和解によつて訴訟が終了するがこの和解調書には確定判決と同一の効力が認められている(民訴二〇三条)。

申立人は訴訟上の和解は私法行為とみる見解に立つ。訴訟上の和解は民法上の和解(民六九五条)がたまたま訴訟の期日においてなされたものにすぎない。

紛争が解決すれば訴訟の目的を欠くとの見解には異議がある。

今日のように私法行為と訴訟行為とがはつきり区別されている法制のもとでは私法行為から直接に訴訟上の効果が発生するものと考へることは出来ない。

訴訟上の和解を裁判所の面前で私法上の和解が行なわれるものとみながらこの裁判所によつて確認されることによつて訴訟上の効果が発生するとの考へ方は裁判所の確認行為を媒介することによつて私法行為の範囲をふみだしている。

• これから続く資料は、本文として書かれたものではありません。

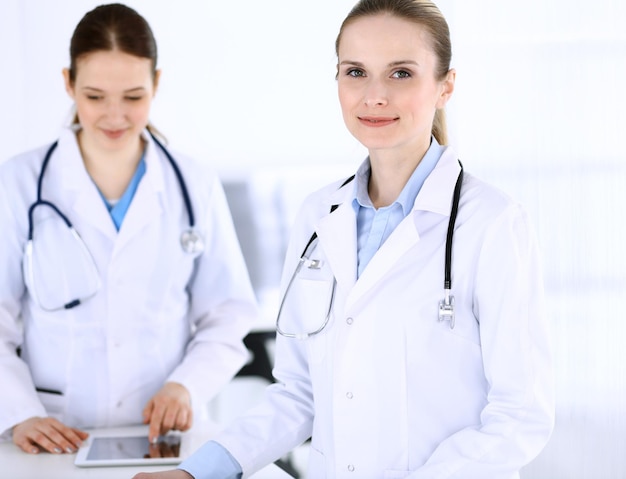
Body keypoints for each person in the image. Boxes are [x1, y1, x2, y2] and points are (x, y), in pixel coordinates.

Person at [134, 0, 555, 477]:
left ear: (445, 86)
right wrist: (198, 471)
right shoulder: (319, 215)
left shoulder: (493, 223)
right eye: (356, 72)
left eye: (401, 74)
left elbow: (519, 416)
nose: (374, 96)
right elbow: (298, 391)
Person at [0, 3, 257, 456]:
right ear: (68, 83)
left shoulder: (193, 184)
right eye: (95, 96)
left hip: (162, 438)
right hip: (53, 435)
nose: (114, 115)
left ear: (157, 83)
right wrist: (18, 412)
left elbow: (228, 313)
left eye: (134, 96)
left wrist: (186, 386)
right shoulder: (19, 182)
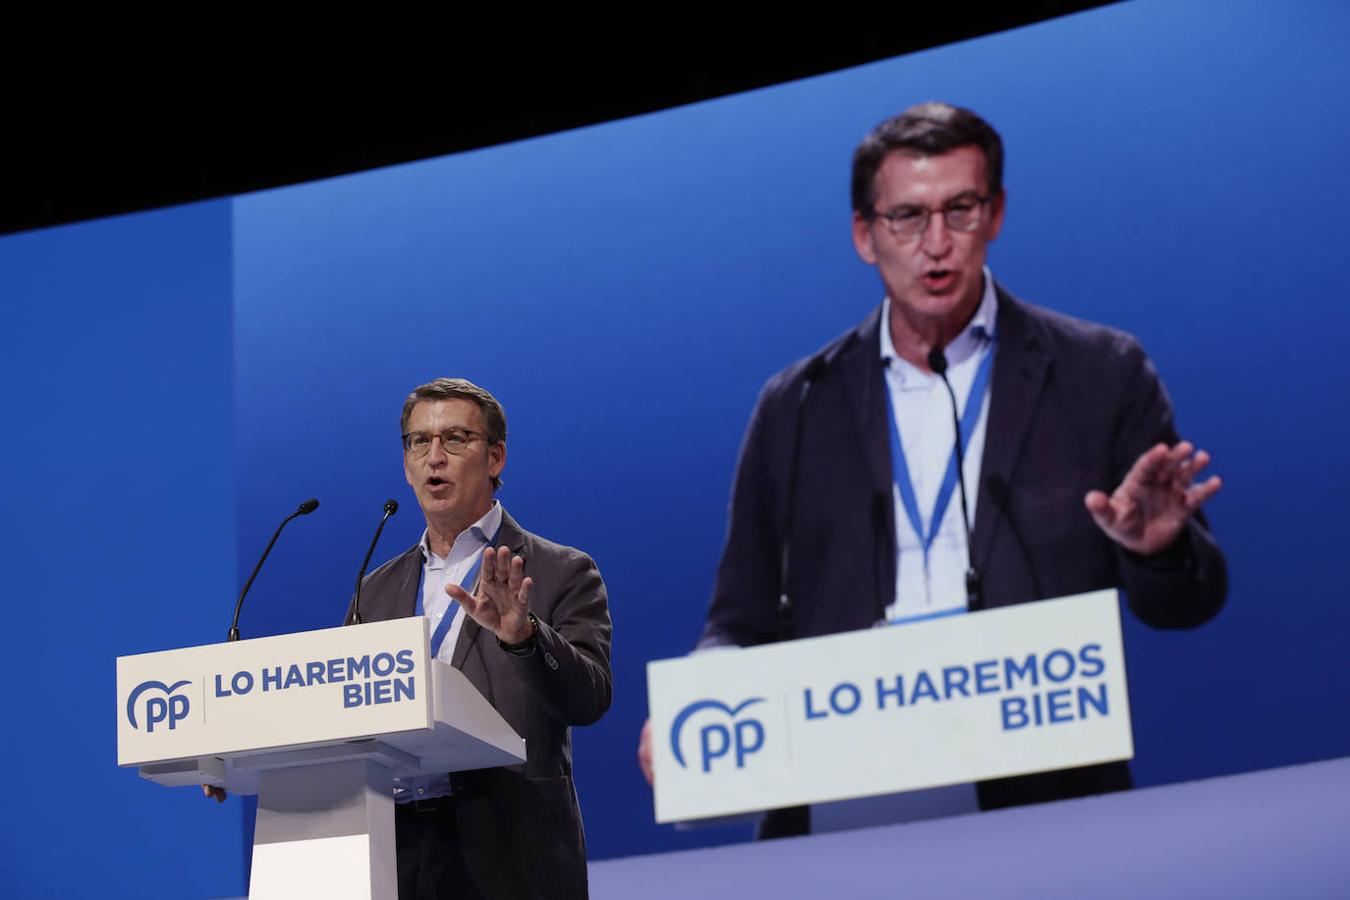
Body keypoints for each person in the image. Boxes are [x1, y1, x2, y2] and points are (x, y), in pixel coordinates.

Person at [638, 102, 1226, 833]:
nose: (937, 244)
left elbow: (1189, 604)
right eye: (907, 218)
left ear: (998, 213)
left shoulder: (1100, 374)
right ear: (864, 234)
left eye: (961, 209)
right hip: (844, 798)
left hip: (1047, 799)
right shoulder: (797, 405)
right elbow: (740, 618)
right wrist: (701, 701)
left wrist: (1159, 549)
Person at [355, 377, 612, 899]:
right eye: (418, 441)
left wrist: (524, 636)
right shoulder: (374, 591)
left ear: (495, 458)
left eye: (455, 439)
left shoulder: (562, 571)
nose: (434, 457)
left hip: (510, 851)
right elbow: (343, 709)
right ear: (405, 465)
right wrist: (236, 760)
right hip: (397, 852)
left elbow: (589, 699)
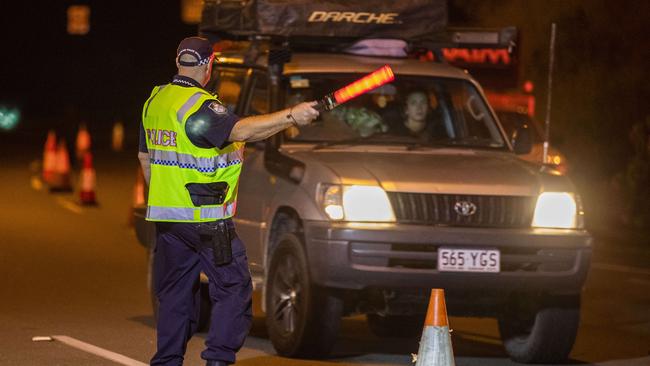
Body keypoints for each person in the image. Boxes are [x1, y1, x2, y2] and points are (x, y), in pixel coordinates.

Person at [138, 37, 319, 366]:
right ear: (208, 65)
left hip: (169, 220)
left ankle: (166, 362)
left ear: (178, 61)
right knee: (234, 289)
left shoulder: (156, 101)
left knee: (175, 295)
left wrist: (166, 196)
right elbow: (242, 131)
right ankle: (218, 360)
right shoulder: (199, 105)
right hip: (208, 220)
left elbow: (145, 158)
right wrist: (292, 115)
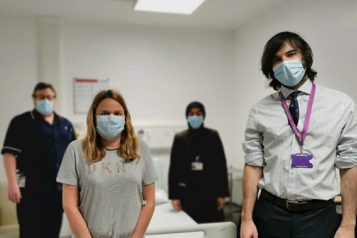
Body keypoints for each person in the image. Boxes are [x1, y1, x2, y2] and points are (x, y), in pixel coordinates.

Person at [240, 31, 357, 238]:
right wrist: (246, 218)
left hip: (319, 217)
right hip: (269, 213)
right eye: (277, 59)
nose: (284, 62)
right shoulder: (260, 110)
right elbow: (253, 163)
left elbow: (349, 165)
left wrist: (348, 225)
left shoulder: (341, 104)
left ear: (306, 55)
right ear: (271, 68)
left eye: (291, 54)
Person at [57, 90, 157, 238]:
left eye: (117, 113)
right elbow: (69, 205)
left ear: (125, 117)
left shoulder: (140, 149)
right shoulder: (76, 150)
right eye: (104, 113)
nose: (111, 118)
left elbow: (149, 201)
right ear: (94, 118)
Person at [2, 82, 76, 238]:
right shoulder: (21, 122)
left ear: (55, 99)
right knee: (30, 232)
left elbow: (74, 158)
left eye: (49, 97)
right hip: (30, 190)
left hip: (57, 191)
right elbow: (9, 153)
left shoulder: (65, 125)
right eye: (41, 97)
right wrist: (12, 183)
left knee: (52, 232)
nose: (46, 100)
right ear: (34, 99)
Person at [168, 101, 229, 223]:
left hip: (210, 192)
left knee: (212, 227)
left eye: (198, 113)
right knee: (190, 227)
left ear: (203, 116)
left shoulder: (213, 136)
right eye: (191, 114)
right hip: (187, 193)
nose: (195, 117)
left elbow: (221, 166)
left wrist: (222, 194)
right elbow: (174, 168)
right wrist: (174, 196)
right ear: (187, 116)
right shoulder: (180, 138)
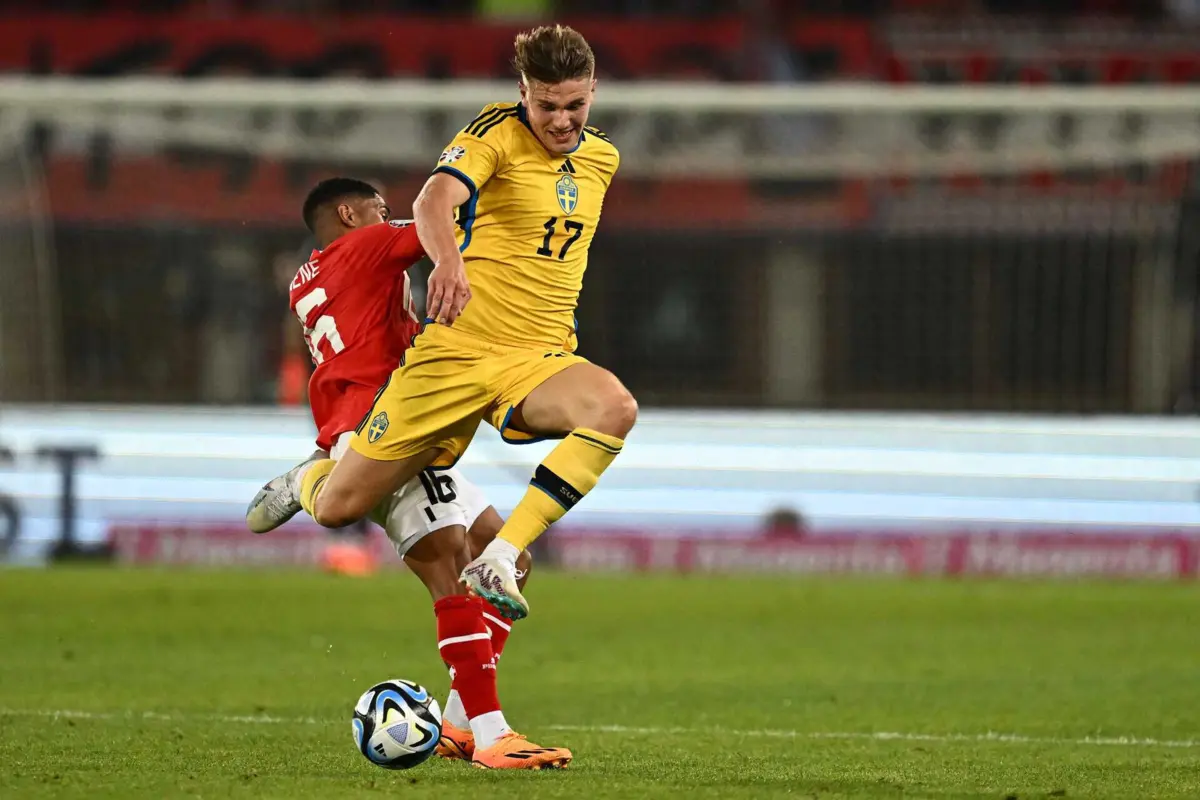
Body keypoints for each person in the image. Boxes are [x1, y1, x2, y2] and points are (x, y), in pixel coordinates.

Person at [248, 24, 636, 624]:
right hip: (454, 354)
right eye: (547, 105)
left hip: (536, 358)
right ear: (523, 93)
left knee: (614, 409)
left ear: (594, 92)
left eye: (575, 105)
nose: (562, 121)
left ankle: (499, 563)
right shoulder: (493, 133)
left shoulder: (601, 158)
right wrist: (449, 264)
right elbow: (433, 202)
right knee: (339, 508)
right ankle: (307, 480)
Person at [249, 177, 570, 770]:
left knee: (509, 561)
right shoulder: (363, 247)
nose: (389, 217)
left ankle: (455, 724)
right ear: (349, 214)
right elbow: (438, 228)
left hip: (387, 427)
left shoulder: (309, 275)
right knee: (452, 569)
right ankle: (494, 735)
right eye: (380, 209)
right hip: (389, 430)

之は訴訟上の和解の性質と既判力との問題であつて申立人は和解に私法上の無効や取消の原因があるときは既判力が生じないものとみる制限的既判力説の考へ方に立つものである。

(3) 和解における譲歩が一方的である。

(イ) 本件の和解条件が相手方で申立てた条件にそつたものであり申立人に不利である即ち譲歩が一方的である(民六九五条)。

(ロ) 和解金の支払についてもその資金捻出の方法が解明されず不明である。

相手方の中川ミチは高齢・無職・病気治療中であつて所得もなくその資産的価値(本件持分)も空しい。

相手方の連帯保証人である中川ミチの長男中川房雄も申立時において職もなく申立人より横浜地方裁判所へ同庁昭和五九年(フ)第一一一号事件と破産申立られている。

相手方の息子の嫁中川淑子も無職、孫二人の中一人は女子学生でアルバイトしながら通学中で孫一人は昨年より横浜市役所に勤務しているが生活に余裕がない。

(ハ) 和解金の支払時期についても一ケ年半と長期の割賦払(三回払)である。

懈怠約款も二回と相手方に著しく有利である。

本件和解条項は社会通念上衡平の原則より見て是認されるようなものでなく公序良俗・正義の観念より観て疑点がある。

(4) 申立人は右陳述した所論に立ち横浜地方裁判所第一民事部の昭和六〇年一二月一八日になした相手方債務不履行による期日指定申立を却下した決定は不当であるからその取消を求めます。